I kinda wanted to engage you about the role of 'inflationary pressure' in the context of the question, but seeing how I don't feel I'm on sufficiently solid footing to even formulate the question correctly, I decided against it.

 

[bapowell]

That being said we now believe that the universe is finite and does indeed have a boundary.

Are you talking about the observable universe? We have no idea whether the universe, of which our observable patch is but one part, is infinite, finite, or bounded in any way.

 

[benjamin1889]

yes sorry, i suppose in part I was talking about the observable universe. you can disregard that bit :)

 

[PeterDonis]

Since in the beginning of the universe all matter was concentrated in a ridiculously small space, how didn't the whole universe just ended up as a huge black hole right after the gravitational force appeared?

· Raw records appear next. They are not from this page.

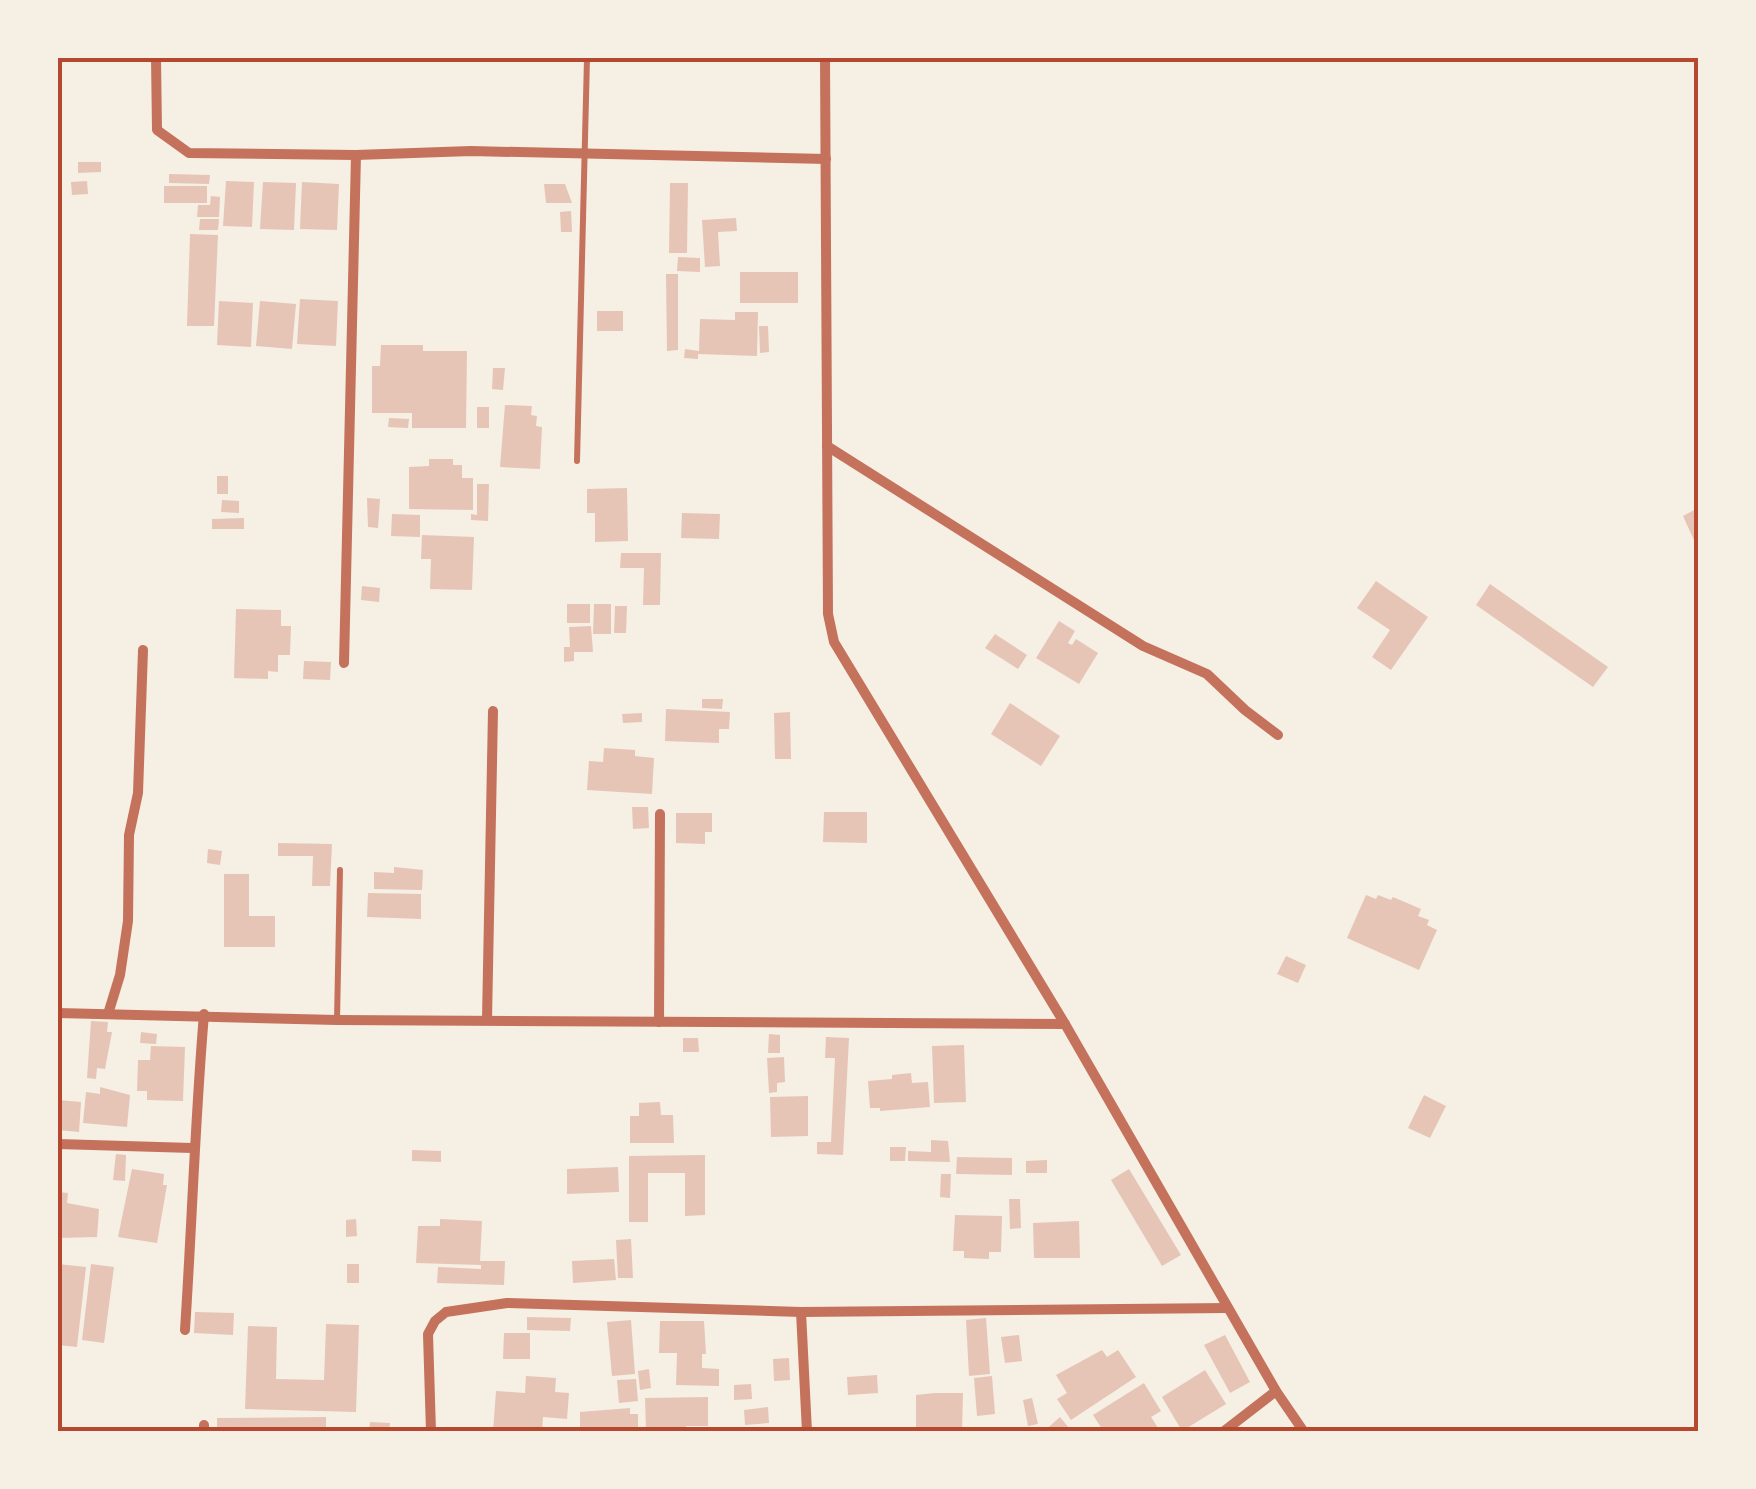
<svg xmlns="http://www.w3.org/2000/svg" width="1756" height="1489" viewBox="0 0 1756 1489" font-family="'Exo 2',sans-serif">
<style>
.building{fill:#e6c5b7}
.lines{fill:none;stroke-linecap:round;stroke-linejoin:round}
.service{stroke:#c5725c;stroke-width:6}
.minor{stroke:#c5725c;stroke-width:10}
.neatline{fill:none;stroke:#b5482f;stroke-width:4}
</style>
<rect width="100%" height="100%" fill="#f6efe4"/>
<!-- building -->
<g class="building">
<polygon points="78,162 101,162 101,172 78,173"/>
<polygon points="169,174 210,175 209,184 169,183"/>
<polygon points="87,181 88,194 72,195 71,182"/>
<polygon points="226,181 254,182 252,227 223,226"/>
<polygon points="263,182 296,183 294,230 260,229"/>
<polygon points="302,182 339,184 337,230 300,229"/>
<polygon points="670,183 688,183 687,253 669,253"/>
<polygon points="544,184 565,184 572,203 546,203"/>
<rect x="164" y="186" width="43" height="17"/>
<polygon points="211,196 220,197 219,217 197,217 198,205 210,205"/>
<polygon points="571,211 572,232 561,232 560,212"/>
<polygon points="736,218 737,231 718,232 720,266 705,267 702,220"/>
<polygon points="200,219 219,219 218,230 199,230"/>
<polygon points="190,234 218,235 214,326 187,326"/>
<polygon points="678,257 700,258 700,272 677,271"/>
<rect x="740" y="272" width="58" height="31"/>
<polygon points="666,274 678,274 678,350 667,351"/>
<polygon points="300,299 338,301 336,346 297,344"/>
<polygon points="219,301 253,303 251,347 217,345"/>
<polygon points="260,301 296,304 292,349 256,346"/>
<rect x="597" y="311" width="26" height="20"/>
<polygon points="735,312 758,312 757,356 698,354 698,359 684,358 685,349 699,351 700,319 735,320"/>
<polygon points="759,326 768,326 769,352 760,353"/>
<polygon points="381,345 423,345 423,351 467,351 466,428 412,428 412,413 372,413 372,366 380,366"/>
<polygon points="493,368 505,368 503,390 492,389"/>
<polygon points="505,405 532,406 531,415 537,416 536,426 542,427 540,469 500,467"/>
<rect x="477" y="407" width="12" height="21"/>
<polygon points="389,418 409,419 408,428 388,427"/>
<polygon points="429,459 453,459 453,465 462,465 462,478 473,478 473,510 409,509 409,467 429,466"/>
<rect x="217" y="476" width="11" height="18"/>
<polygon points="477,484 489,484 488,521 471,520 471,514 477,515"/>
<polygon points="627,488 628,541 595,542 595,513 587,513 587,489"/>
<polygon points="367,498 380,499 378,528 368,527"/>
<polygon points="222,500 239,501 239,513 221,512"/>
<polygon points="1698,508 1698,549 1683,516"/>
<polygon points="682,513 720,514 719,539 681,538"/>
<polygon points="392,514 420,515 420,537 391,536"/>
<polygon points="244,518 244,529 212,529 212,519"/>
<polygon points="422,535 474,537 472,590 430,589 431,559 421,559"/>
<polygon points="621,553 661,553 660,605 643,605 644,568 620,568"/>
<polygon points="1376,581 1428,617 1391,670 1372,657 1390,630 1357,608"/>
<polygon points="1490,584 1608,667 1593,687 1476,605"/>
<polygon points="362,586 380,588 379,602 361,600"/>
<rect x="567" y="604" width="23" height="19"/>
<polygon points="594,604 611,604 611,634 593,634"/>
<polygon points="615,606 627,606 626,633 614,633"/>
<polygon points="236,609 281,610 281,626 291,626 290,655 278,655 278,672 268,671 268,679 234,678"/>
<polygon points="1059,621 1075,631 1068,643 1072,645 1076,639 1098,653 1079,684 1036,658"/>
<polygon points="591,626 593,652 574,652 574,661 564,662 564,647 570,647 569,627"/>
<polygon points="995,634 1027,655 1018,669 985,648"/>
<polygon points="304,661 331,662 330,680 303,679"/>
<polygon points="702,699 723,699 722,709 702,708"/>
<polygon points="1010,703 1060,736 1041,766 991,734"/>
<polygon points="666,709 730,712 729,729 719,729 719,743 665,741"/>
<polygon points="790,712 791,759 775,759 774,713"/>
<polygon points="642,713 642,722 623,723 622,714"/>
<polygon points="604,748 635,750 635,756 654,758 652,794 587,790 589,761 603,762"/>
<polygon points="632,807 648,807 649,828 633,829"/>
<polygon points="824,812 867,812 867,843 823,842"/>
<polygon points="676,813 712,813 712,832 705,832 705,844 676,843"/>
<polygon points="278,843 332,844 330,886 312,886 313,856 278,856"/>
<polygon points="208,849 222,851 220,865 207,863"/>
<polygon points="394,867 423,870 422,890 374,889 374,872 394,873"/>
<polygon points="224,874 249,874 249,916 275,916 275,947 224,947"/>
<polygon points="368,893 421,894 421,919 367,917"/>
<polygon points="1366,895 1376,899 1378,895 1391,900 1393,897 1421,909 1418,916 1429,920 1427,925 1437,930 1419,970 1347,938"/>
<polygon points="1286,956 1306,965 1298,983 1277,974"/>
<polygon points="91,1021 108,1022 107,1032 112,1032 105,1069 97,1068 96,1079 87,1078"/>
<polygon points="141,1032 157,1034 156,1044 140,1043"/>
<polygon points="769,1034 780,1035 780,1053 768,1053"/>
<polygon points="826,1037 849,1038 843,1155 817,1154 817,1142 831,1142 835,1058 825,1058"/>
<polygon points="683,1038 698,1038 699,1052 683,1052"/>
<polygon points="964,1045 966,1102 934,1103 932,1046"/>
<polygon points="151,1046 185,1047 183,1101 147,1100 147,1091 137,1091 138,1060 150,1060"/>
<polygon points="784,1057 785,1082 777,1083 777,1092 769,1093 767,1058"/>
<polygon points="911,1073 912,1083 928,1082 930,1107 880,1111 880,1108 870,1108 868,1081 892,1079 892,1075"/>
<polygon points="100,1087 130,1095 127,1127 83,1123 86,1092 100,1094"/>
<polygon points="1424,1095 1446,1106 1430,1138 1408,1128"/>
<polygon points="808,1096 808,1136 771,1137 770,1097"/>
<polygon points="58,1100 81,1102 79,1132 58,1130"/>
<polygon points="660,1102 661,1115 673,1115 674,1143 630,1143 630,1116 639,1116 639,1103"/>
<polygon points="931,1140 948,1141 950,1162 908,1161 908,1151 931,1152"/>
<polygon points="890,1147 906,1147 905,1161 890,1161"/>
<polygon points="412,1150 441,1151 441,1162 412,1161"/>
<polygon points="116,1154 126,1155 125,1181 113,1180"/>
<polygon points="705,1155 705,1215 685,1216 685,1173 648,1173 648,1222 629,1222 629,1156"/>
<polygon points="957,1157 1012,1158 1012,1175 956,1174"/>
<polygon points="1047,1160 1047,1173 1026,1173 1026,1161"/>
<polygon points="618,1167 619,1192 567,1194 567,1169"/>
<polygon points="132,1169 164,1174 163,1185 167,1185 157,1243 118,1237"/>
<polygon points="1129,1169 1181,1255 1162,1266 1111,1180"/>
<polygon points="941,1174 951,1174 950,1198 940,1197"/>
<polygon points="58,1192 68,1193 67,1203 99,1209 97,1237 58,1238"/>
<polygon points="1009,1199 1020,1199 1021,1228 1010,1229"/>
<polygon points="955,1215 1002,1216 1001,1252 989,1252 989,1259 964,1258 964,1251 953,1251"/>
<polygon points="356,1219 357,1236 346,1237 346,1220"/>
<polygon points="440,1219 482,1221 480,1261 505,1261 504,1285 437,1283 438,1267 481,1269 481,1265 416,1263 418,1226 440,1226"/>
<polygon points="1079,1221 1080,1258 1034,1258 1033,1223"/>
<polygon points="631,1239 633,1278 618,1278 616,1240"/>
<polygon points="614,1259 616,1280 573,1283 572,1261"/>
<polygon points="58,1264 86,1267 77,1347 58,1345"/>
<polygon points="91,1264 114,1267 104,1343 82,1340"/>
<rect x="347" y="1264" width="12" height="19"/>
<polygon points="195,1312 234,1313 233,1335 194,1333"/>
<polygon points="527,1317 571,1318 570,1331 527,1330"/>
<polygon points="986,1318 990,1374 969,1376 966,1320"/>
<polygon points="631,1320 635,1374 612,1376 607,1322"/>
<polygon points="660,1321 704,1321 706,1354 702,1354 702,1368 719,1369 719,1386 676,1385 677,1353 659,1353"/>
<polygon points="326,1324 359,1325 356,1412 245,1409 248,1326 277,1327 276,1379 324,1380"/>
<polygon points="504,1333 530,1333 530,1359 503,1359"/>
<polygon points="1019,1335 1022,1361 1005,1363 1001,1337"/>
<polygon points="1225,1335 1250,1382 1230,1393 1204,1345"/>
<polygon points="1102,1350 1107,1357 1118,1350 1136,1377 1071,1420 1057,1399 1067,1393 1056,1375"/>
<polygon points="789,1358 790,1380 774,1381 773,1359"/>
<polygon points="649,1369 651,1388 640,1390 638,1371"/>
<polygon points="1205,1370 1226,1404 1182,1431 1162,1397"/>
<polygon points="877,1375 878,1393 848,1395 847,1377"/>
<polygon points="526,1376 556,1378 555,1392 569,1393 567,1419 543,1417 542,1432 493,1432 496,1391 525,1393"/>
<polygon points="992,1376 995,1414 977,1416 974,1378"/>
<polygon points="636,1379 638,1401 619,1403 617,1380"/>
<polygon points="1144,1383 1161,1411 1151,1417 1158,1428 1152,1432 1104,1432 1093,1415"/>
<polygon points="751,1384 752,1399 734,1400 734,1385"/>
<polygon points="935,1393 963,1393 962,1432 916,1432 916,1395"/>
<polygon points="708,1397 708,1426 686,1426 686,1432 646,1432 645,1398"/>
<polygon points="1032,1398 1038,1424 1028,1426 1023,1400"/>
<polygon points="768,1407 769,1423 745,1425 744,1410"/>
<polygon points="630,1408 630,1414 638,1414 638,1432 580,1432 580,1412"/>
<polygon points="326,1417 326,1432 217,1432 217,1418"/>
<polygon points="1060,1417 1069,1428 1064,1432 1043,1432"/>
<polygon points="370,1422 390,1423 389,1432 369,1432"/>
</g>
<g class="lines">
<!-- service -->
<g class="service">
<polyline points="577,461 587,58"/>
<polyline points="337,1020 340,870"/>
</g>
<!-- minor -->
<g class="minor">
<polyline points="156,58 157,130 189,153 356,155 471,151 826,159"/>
<polyline points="825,58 828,614 834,642 1065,1024 1276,1391 1304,1432"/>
<polyline points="827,446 1143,646 1207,674 1245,710 1278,735"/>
<polyline points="344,663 356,155"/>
<polyline points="58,1013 337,1020 1065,1024"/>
<polyline points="108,1014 120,975 128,921 129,835 138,793 143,650"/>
<polyline points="487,1020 493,711"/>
<polyline points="659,1022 660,814"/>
<polyline points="58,1144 192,1148"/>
<polyline points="801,1312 807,1432"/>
<path d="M185,1330C192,1224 195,1120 204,1014"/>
<polyline points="204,1425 204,1432"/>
<polyline points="431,1432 428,1334 435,1321 446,1312 507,1303 801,1312 1228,1308"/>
<polyline points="1223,1432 1276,1391"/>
</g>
</g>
<!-- border -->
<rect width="1756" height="1489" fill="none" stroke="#f6efe4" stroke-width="120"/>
<rect x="60" y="60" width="1636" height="1369" class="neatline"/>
</svg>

Because it was expanding rapidly.

The event horizon forms if there's enough mass contained in some region of space

And if that mass is not expanding rapidly. This qualification isn't often discussed, because black hole formation is normally discussed in the context of the collapse of a static object like a star. But the qualification is still a valid one.

 

[PeterDonis]

The OP question has been answered, and speculative posts are not allowed. Thread closed.